Quando si parla di controlli fiscali, la sensazione che si ingenera nei contribuenti è quella che non esista alcun limite a frenare gli enti e le autorità nelle loro verifiche: la realtà è ben diversa da quella percepita, e la possibilità di indagare su conti correnti e tenore di vita è sempre vincolata a determinate situazioni ben definite, dal momento che deve sussistere un equilibrio tra l'interesse pubblico e il diritto alla riservatezza dei cittadini.
E proprio quando si parla di conti correnti quest'ultimo punto è di fondamentale importanza: ogni informazione bancaria, che si parli di saldo, movimenti o giacenza è tutelata da un segreto contrattuale che può essere scardinato solo in conseguenza di provvedimenti specifici emessi dalle autorità competenti. Ciò significa, in sostanza che l'Agenzia delle Entrate o la guardia di finanza, erroneamente considerate entità al di sopra di ogni regolamento per quanto concerne i controlli fiscali, devono rispettare determinati paletti.
Se il Fisco consulta l'Anagrafe dei Rapporti Finanziari ciò non significa che da quel momento in poi avrà libero e perenne accesso ai dati del contribuente posto sotto controllo, ma solo che si sono venute a creare le condizioni richieste per effettuare una verifica più approfondita: ciò accade, ad esempio, quando emergono chiari segnali di incongruità tra quanto dichiarato dal cittadino e il suo reale tenore di vita, nel caso in cui vengano rilevati elementi di rischio o qualora sia necessario un approfondimento di indagine in pratiche di controllo già avviate.

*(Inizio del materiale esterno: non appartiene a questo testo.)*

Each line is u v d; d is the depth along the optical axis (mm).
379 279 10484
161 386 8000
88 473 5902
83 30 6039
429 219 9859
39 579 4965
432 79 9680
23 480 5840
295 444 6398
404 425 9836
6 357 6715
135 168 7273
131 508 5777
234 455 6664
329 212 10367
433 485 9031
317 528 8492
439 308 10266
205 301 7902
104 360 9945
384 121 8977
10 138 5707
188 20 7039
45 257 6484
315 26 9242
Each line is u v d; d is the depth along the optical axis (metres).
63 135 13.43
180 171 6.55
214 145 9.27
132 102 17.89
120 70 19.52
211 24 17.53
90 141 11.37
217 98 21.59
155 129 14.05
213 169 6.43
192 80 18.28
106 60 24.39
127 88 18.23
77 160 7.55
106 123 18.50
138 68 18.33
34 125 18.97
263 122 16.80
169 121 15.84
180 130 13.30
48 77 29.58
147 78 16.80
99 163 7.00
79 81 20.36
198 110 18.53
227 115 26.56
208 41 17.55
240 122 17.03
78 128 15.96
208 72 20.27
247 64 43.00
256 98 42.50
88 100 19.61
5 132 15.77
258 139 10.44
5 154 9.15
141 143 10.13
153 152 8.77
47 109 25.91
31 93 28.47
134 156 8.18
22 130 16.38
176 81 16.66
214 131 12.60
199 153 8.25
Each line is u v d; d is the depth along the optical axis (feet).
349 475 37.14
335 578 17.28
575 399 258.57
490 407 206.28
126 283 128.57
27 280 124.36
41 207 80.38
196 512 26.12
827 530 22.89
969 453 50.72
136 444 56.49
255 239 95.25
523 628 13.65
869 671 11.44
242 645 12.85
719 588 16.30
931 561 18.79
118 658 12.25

Deve sempre e comunque sussistere un equilibrio tra interesse pubblico e riservatezza, per cui le chiavi di accesso ai dati fiscali vengono consegnate all'amministrazione finanziaria con tempistiche e modalità di indagine limitate alla specifica necessità di verifica.
Come l'Agenzia delle Entrate così anche la guardia di finanza deve muoversi lungo un binario preciso: l'accesso ai conti correnti e ai dati fiscali dei contribuenti deve avere alla base una solida esigenza investigativa, l'unica che può motivare la richiesta di verifiche fiscali approfondite. Neppure gli enti locali come Regioni e Comuni, che di recente si sono visti riconoscere strumenti di controllo più solidi rispetto al passato con tanto di possibilità di accedere alle banche dati fiscali, hanno totale libertà di azione, anzi. La consultazione di determinati dati fiscali, conti correnti inclusi, è finalizzata esclusivamente all'accertamento e alla riscossione delle imposte che rispettivamente competono a ciascun ente, senza possibilità di varcare tali limiti.
Laddove, invece, si parla di creditori privati, il discorso cambia totalmente: a nessuno di essi è concessa la facoltà di effettuare indagini fiscali di alcun genere nei confronti di un debitore, ma solo quella di inoltrare una richiesta nelle sedi opportune.
In presenza di una sentenza o un decreto ingiuntivo si sblocca tale facoltà, ma esclusivamente all'interno del procedimento avviato: in questo caso il creditore può chiedere al giudice di consultare l'Anagrafe dei Rapporti Finanziari per poter eventualmente rifarsi col debitore mediante pignoramento.